Krisen sind ein Stresstest für den Journalismus. Einerseits erhöht die Verunsicherung, die durch Krisen entsteht, das Bedürfnis nach Orientierung und Information. So ging die Covid-19-Pandemie – nicht nur in Deutschland – einher mit einem rasanten Anstieg des Medienkonsums, sowohl hinsichtlich der Zugriffs- und Abonnentenzahlen digitaler Angebote als auch der Einschaltquoten von Nachrichten und Sondersendungen in TV und Radio. Gleichzeitig haben die Krisen der letzten Jahre haben aber auch die Schwächen des Mediensystems und die daraus resultierenden Probleme in der Berichterstattung aufgezeigt. In der Folge steigt in Ländern wie Deutschland zwar das Vertrauen in die Medien, gleichzeitig ist aber eine wachsende Zahl von Menschen mit der Berichterstattung unzufrieden. Zudem nehmen Medienfeindlichkeit und gewalttätige Übergriffe auf Medienvertreter zu, und die Tendenz, dass Regierungen aller Couleur Krisen ausnutzen, um die Presse- und Meinungsfreiheit zu beschneiden, wächst.

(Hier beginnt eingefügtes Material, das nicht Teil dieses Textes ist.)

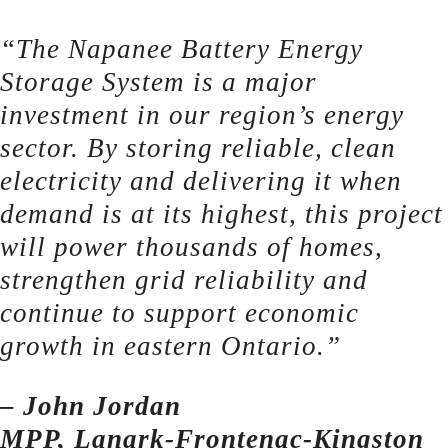
“The Napanee Battery Energy
Storage System is a major
investment in our region’s energy
sector. By storing reliable, clean
electricity and delivering it when
demand is at its highest, this project
will power thousands of homes,
strengthen grid reliability and
continue to support economic
growth in eastern Ontario.”
– John Jordan
MPP, Lanark-Frontenac-Kingston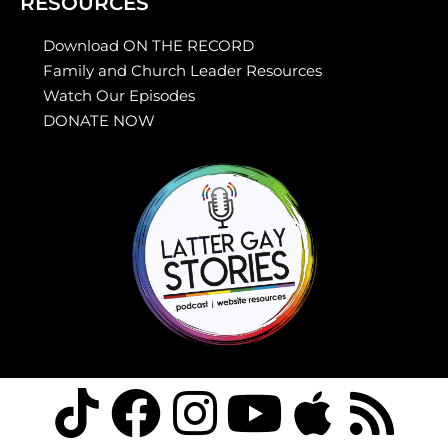
RESOURCES
Download ON THE RECORD
Family and Church Leader Resources
Watch Our Episodes
DONATE NOW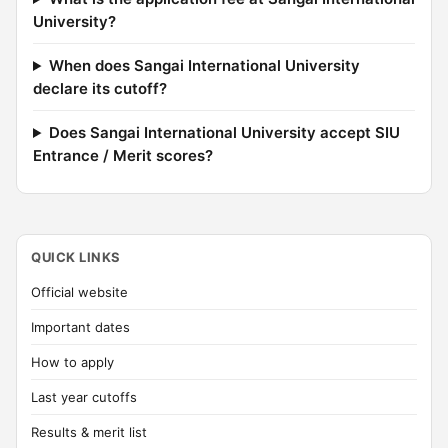
University?
When does Sangai International University
declare its cutoff?
Does Sangai International University accept SIU
Entrance / Merit scores?
QUICK LINKS
Official website
Important dates
How to apply
Last year cutoffs
Results & merit list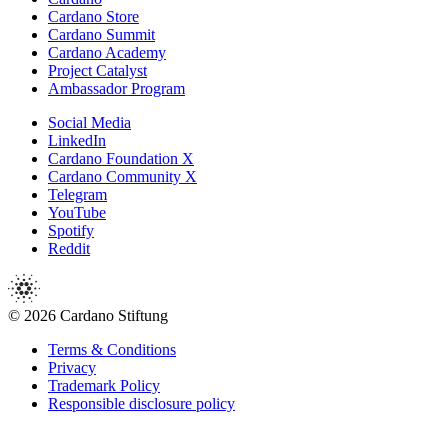
Cardano Store
Cardano Summit
Cardano Academy
Project Catalyst
Ambassador Program
Social Media
LinkedIn
Cardano Foundation X
Cardano Community X
Telegram
YouTube
Spotify
Reddit
© 2026 Cardano Stiftung
Terms & Conditions
Privacy
Trademark Policy
Responsible disclosure policy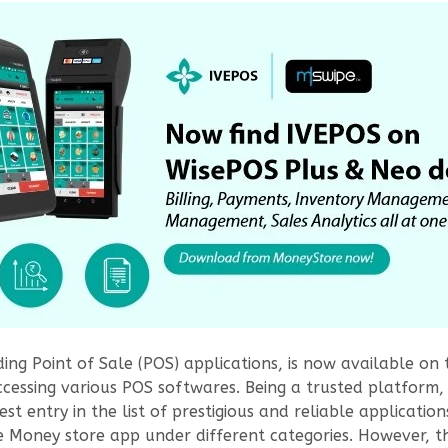
ading Point of Sale (POS) applications, is now available on
ssing various POS softwares. Being a trusted platform, M
est entry in the list of prestigious and reliable applicati
he Money store app under different categories. However, t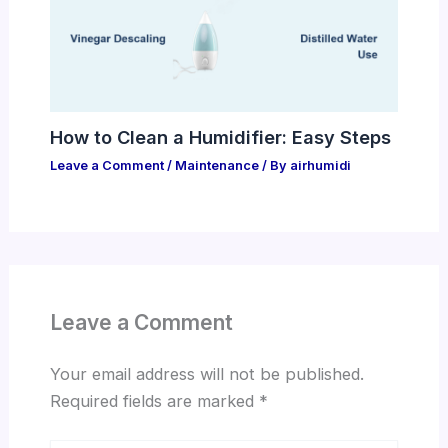
How to Clean a Humidifier: Easy Steps
Leave a Comment
/
Maintenance
/ By
airhumidi
Leave a Comment
Your email address will not be published.
Required fields are marked
*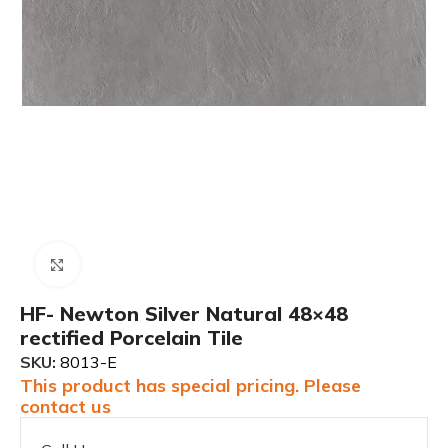
Click to enlarge
HF- Newton Silver Natural 48×48
rectified Porcelain Tile
SKU:
8013-E
This product has special pricing. Please
contact us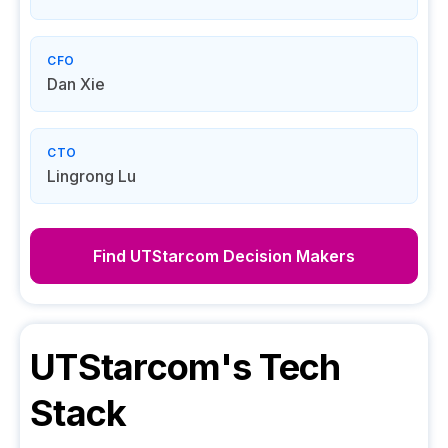
CFO
Dan Xie
CTO
Lingrong Lu
Find
UTStarcom
Decision Makers
UTStarcom
's Tech
Stack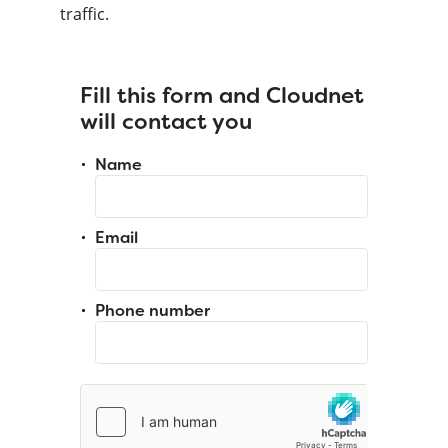
traffic.
Fill this form and Cloudnet
will contact you
Name
Email
Phone number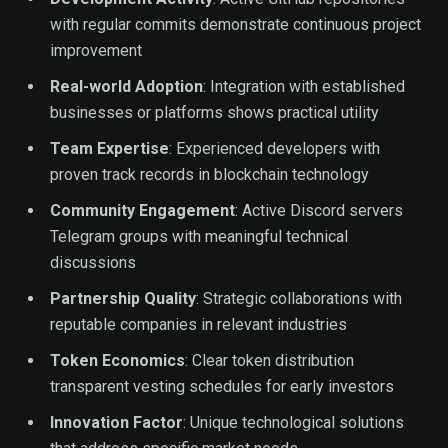
with regular commits demonstrate continuous project
improvement
Real-world Adoption
: Integration with established
businesses or platforms shows practical utility
Team Expertise
: Experienced developers with
proven track records in blockchain technology
Community Engagement
: Active Discord servers
Telegram groups with meaningful technical
discussions
Partnership Quality
: Strategic collaborations with
reputable companies in relevant industries
Token Economics
: Clear token distribution
transparent vesting schedules for early investors
Innovation Factor
: Unique technological solutions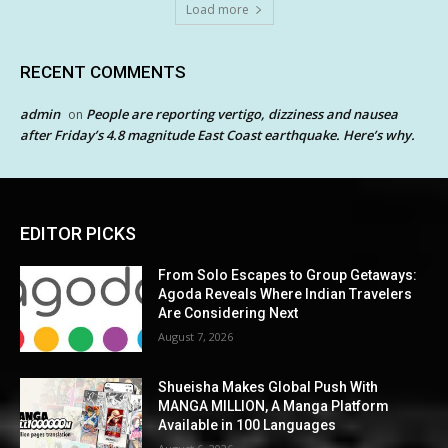
Load more
RECENT COMMENTS
admin
People are reporting vertigo, dizziness and nausea
on
after Friday’s 4.8 magnitude East Coast earthquake. Here’s why.
EDITOR PICKS
From Solo Escapes to Group Getaways:
Agoda Reveals Where Indian Travelers
Are Considering Next
August 7, 2026
Shueisha Makes Global Push With
MANGA MILLION, A Manga Platform
Available in 100 Languages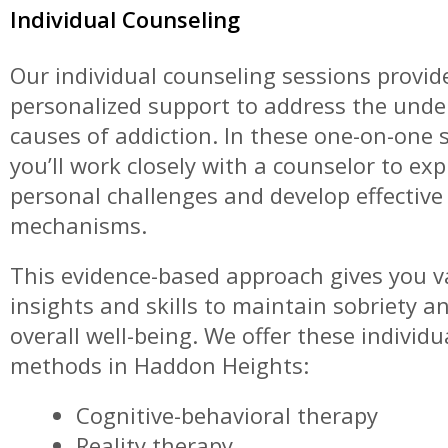
Individual Counseling
Our individual counseling sessions provid
personalized support to address the unde
causes of addiction. In these one-on-one 
you’ll work closely with a counselor to exp
personal challenges and develop effective
mechanisms.
This evidence-based approach gives you v
insights and skills to maintain sobriety 
overall well-being. We offer these individ
methods in Haddon Heights:
Cognitive-behavioral therapy
Reality therapy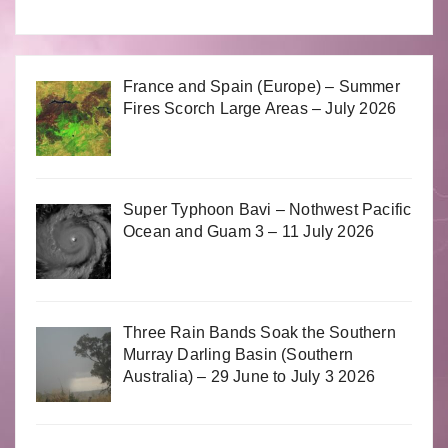
France and Spain (Europe) – Summer
Fires Scorch Large Areas – July 2026
Super Typhoon Bavi – Nothwest Pacific
Ocean and Guam 3 – 11 July 2026
Three Rain Bands Soak the Southern
Murray Darling Basin (Southern
Australia) – 29 June to July 3 2026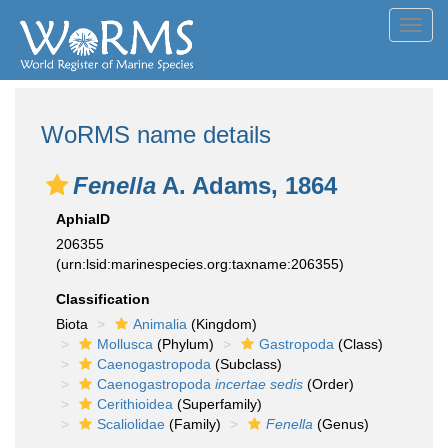
Toggl
navig
WoRMS name details
Fenella
A. Adams, 1864
AphiaID
206355
(urn:lsid:marinespecies.org:taxname:206355)
Classification
Biota
Animalia
(Kingdom)
Mollusca
(Phylum)
Gastropoda
(Class)
Caenogastropoda
(Subclass)
Caenogastropoda
incertae sedis
(Order)
Cerithioidea
(Superfamily)
Scaliolidae
(Family)
Fenella
(Genus)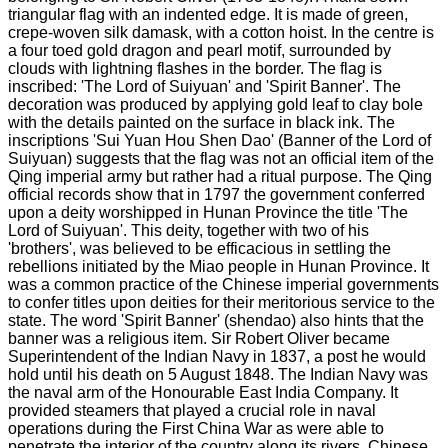
triangular flag with an indented edge. It is made of green,
crepe-woven silk damask, with a cotton hoist. In the centre is
a four toed gold dragon and pearl motif, surrounded by
clouds with lightning flashes in the border. The flag is
inscribed: 'The Lord of Suiyuan' and 'Spirit Banner'. The
decoration was produced by applying gold leaf to clay bole
with the details painted on the surface in black ink. The
inscriptions 'Sui Yuan Hou Shen Dao' (Banner of the Lord of
Suiyuan) suggests that the flag was not an official item of the
Qing imperial army but rather had a ritual purpose. The Qing
official records show that in 1797 the government conferred
upon a deity worshipped in Hunan Province the title 'The
Lord of Suiyuan'. This deity, together with two of his
'brothers', was believed to be efficacious in settling the
rebellions initiated by the Miao people in Hunan Province. It
was a common practice of the Chinese imperial governments
to confer titles upon deities for their meritorious service to the
state. The word 'Spirit Banner' (shendao) also hints that the
banner was a religious item. Sir Robert Oliver became
Superintendent of the Indian Navy in 1837, a post he would
hold until his death on 5 August 1848. The Indian Navy was
the naval arm of the Honourable East India Company. It
provided steamers that played a crucial role in naval
operations during the First China War as were able to
penetrate the interior of the country along its rivers. Chinese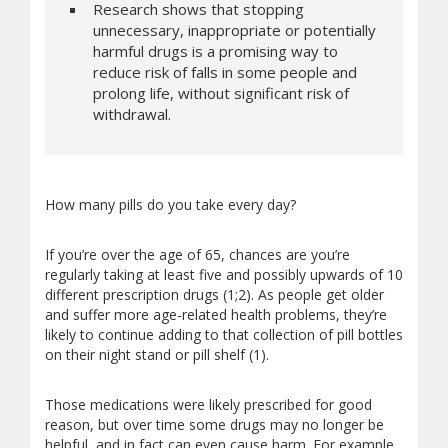
Research shows that stopping
unnecessary, inappropriate or potentially
harmful drugs is a promising way to
reduce risk of falls in some people and
prolong life, without significant risk of
withdrawal.
How many pills do you take every day?
If you’re over the age of 65, chances are you’re
regularly taking at least five and possibly upwards of 10
different prescription drugs (1;2). As people get older
and suffer more age-related health problems, they’re
likely to continue adding to that collection of pill bottles
on their night stand or pill shelf (1).
Those medications were likely prescribed for good
reason, but over time some drugs may no longer be
helpful, and in fact can even cause harm. For example,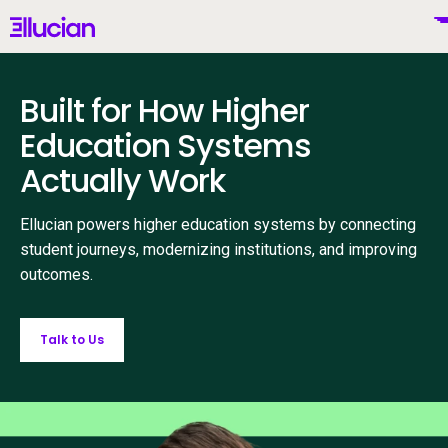
Main menu
Ellucian
Skip to main content
Skip to content
Built for How Higher
United States (English)
Education Systems
Actually Work
Why Ellucian
Ellucian powers higher education systems by connecting
student journeys, modernizing institutions, and improving
outcomes.
Products
To
AI for Higher Ed
Talk to Us
Services
To
Resources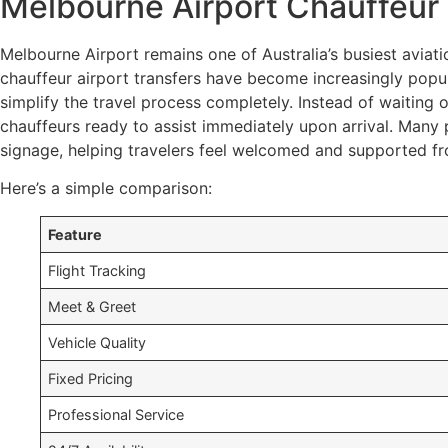
Melbourne Airport Chauffeur 
Melbourne Airport remains one of Australia’s busiest aviatio
chauffeur airport transfers have become increasingly popul
simplify the travel process completely. Instead of waiting 
chauffeurs ready to assist immediately upon arrival. Many 
signage, helping travelers feel welcomed and supported fr
Here’s a simple comparison:
Feature
Flight Tracking
Meet & Greet
Vehicle Quality
Fixed Pricing
Professional Service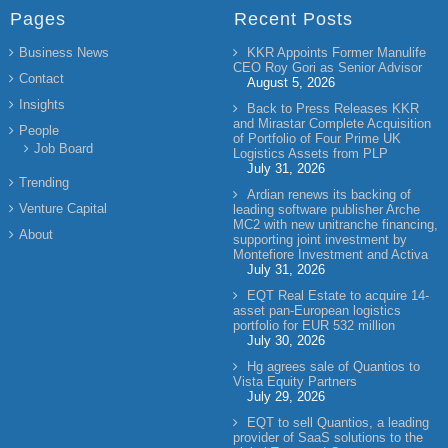
Pages
Recent Posts
Business News
KKR Appoints Former Manulife
CEO Roy Gori as Senior Advisor
Contact
August 5, 2026
Insights
Back to Press Releases KKR
and Mirastar Complete Acquisition
People
of Portfolio of Four Prime UK
Job Board
Logistics Assets from PLP
July 31, 2026
Trending
Ardian renews its backing of
Venture Capital
leading software publisher Arche
MC2 with new unitranche financing,
About
supporting joint investment by
Montefiore Investment and Activa
July 31, 2026
EQT Real Estate to acquire 14-
asset pan-European logistics
portfolio for EUR 532 million
July 30, 2026
Hg agrees sale of Quantios to
Vista Equity Partners
July 29, 2026
EQT to sell Quantios, a leading
provider of SaaS solutions to the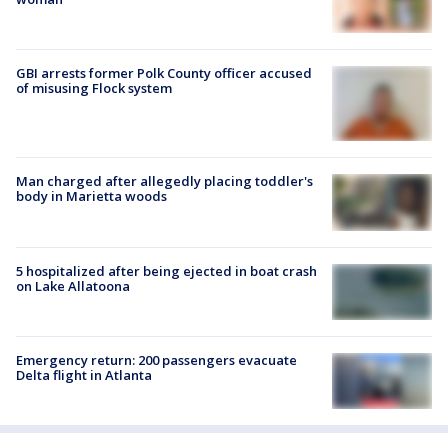
GBI arrests former Polk County officer accused
of misusing Flock system
Man charged after allegedly placing toddler's
body in Marietta woods
5 hospitalized after being ejected in boat crash
on Lake Allatoona
Emergency return: 200 passengers evacuate
Delta flight in Atlanta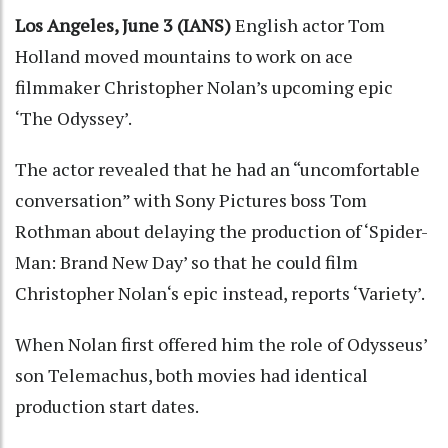
Los Angeles, June 3 (IANS)
English actor Tom
Holland moved mountains to work on ace
filmmaker Christopher Nolan’s upcoming epic
‘The Odyssey’.
The actor revealed that he had an “uncomfortable
conversation” with Sony Pictures boss Tom
Rothman about delaying the production of ‘Spider-
Man: Brand New Day’ so that he could film
Christopher Nolan‘s epic instead, reports ‘Variety’.
When Nolan first offered him the role of Odysseus’
son Telemachus, both movies had identical
production start dates.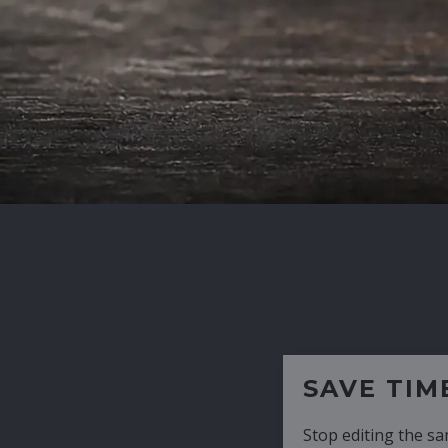
SAVE TIME
Stop editing the same CV over and over aga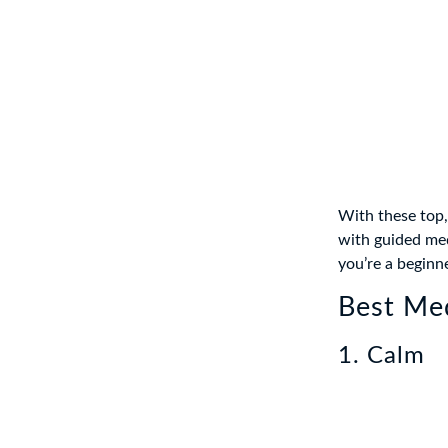
With these top,
with guided medi
you’re a beginn
Best Med
1. Calm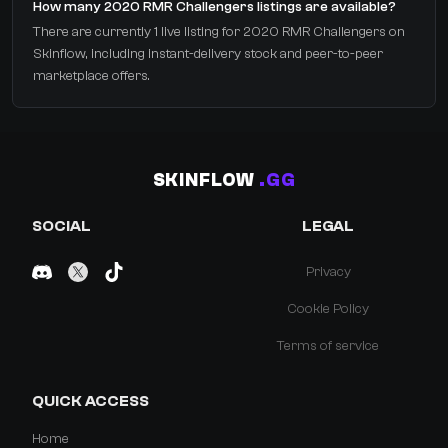
How many 2020 RMR Challengers listings are available?
There are currently 1 live listing for 2020 RMR Challengers on
Skinflow, including instant-delivery stock and peer-to-peer
marketplace offers.
SKINFLOW
.GG
SOCIAL
LEGAL
Privacy
Cookie Policy
Terms of service
QUICK ACCESS
Home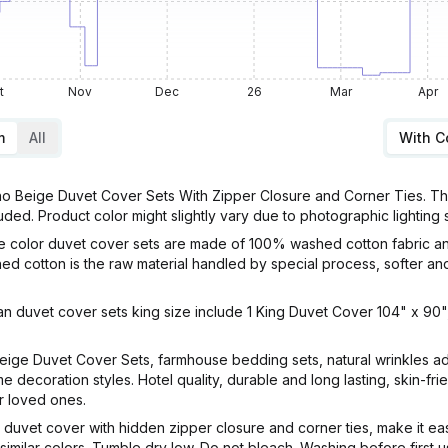
t
Nov
Dec
26
Mar
Apr
m
All
With 
Beige Duvet Cover Sets With Zipper Closure and Corner Ties. This 
luded. Product color might slightly vary due to photographic lighting
 color duvet cover sets are made of 100% washed cotton fabric an
ed cotton is the raw material handled by special process, softer an
 duvet cover sets king size include 1 King Duvet Cover 104" x 90",
ige Duvet Cover Sets, farmhouse bedding sets, natural wrinkles ad
e decoration styles. Hotel quality, durable and long lasting, skin-fri
r loved ones.
vet cover with hidden zipper closure and corner ties, make it easy
 similar colors. Tumble dry low. Do not bleach. Washing before first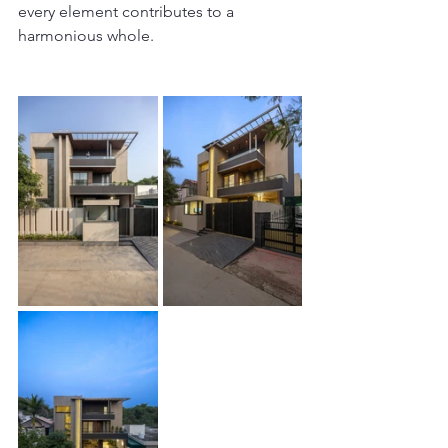
every element contributes to a 
harmonious whole.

Ziel des diesjährigen M100 Young European Journalists Workshops (M100YEJ) war es, Handwerk und Herausforderungen journalistischer Arbeit in Zeiten der Krise zu beleuchten. Im Wechsel aus praktischen Inputs und theoretischer Reflektion diskutierten die TeilnehmerInnen die Ursachen aktueller Krisenphänomene sowie mögliche Ansätze und Strategien für einen resilienten, wirtschaftlich wie inhaltlich erfolgreichen Journalismus im Dienste der Demokratie.

Das in Kooperation zwischen dem M100 Sanssouci Colloquium und dem IfM durchgeführte Seminar, das von der Friedrich-Naumann-Stiftung und dem National Endowment for Democracy gefördert wurde, fand zwischen dem 10. September und dem 2. Oktober online in drei Modulen statt:

MODULE I: Starting the Journey: Outlining common challenges and common goals
Friday, 10 Sept 2021 (14:00 – 17:00 MEZ) – Saturday, 11 Sept 2021 (10:00 – 15:00 MEZ)

Das erste Modul stand ganz im Zeichen des Kennenlernens und der Wissenskonsolidierung unter den 15 TeilnehmerInnen, die aus 10 Ländern zugeschaltet waren. Nach der Eröffnung des Seminars durch Workshop-Leiterin Edith Michaeler (Forum Journalismus und Medien, Wien), Sabine Sasse und Leonard Novy, begrüßte Martin Kothé, Regionalbüroleiter Ost und Südost Europa der Friedrich-Naumann-Stiftung, die TeilnehmerInnen mit einer motivierenden Auftaktrede, in der er die Bedeutung eines funktionierenden, krisenfesten Journalismus und von gut ausgebildeten JournalistInnen herausstellte.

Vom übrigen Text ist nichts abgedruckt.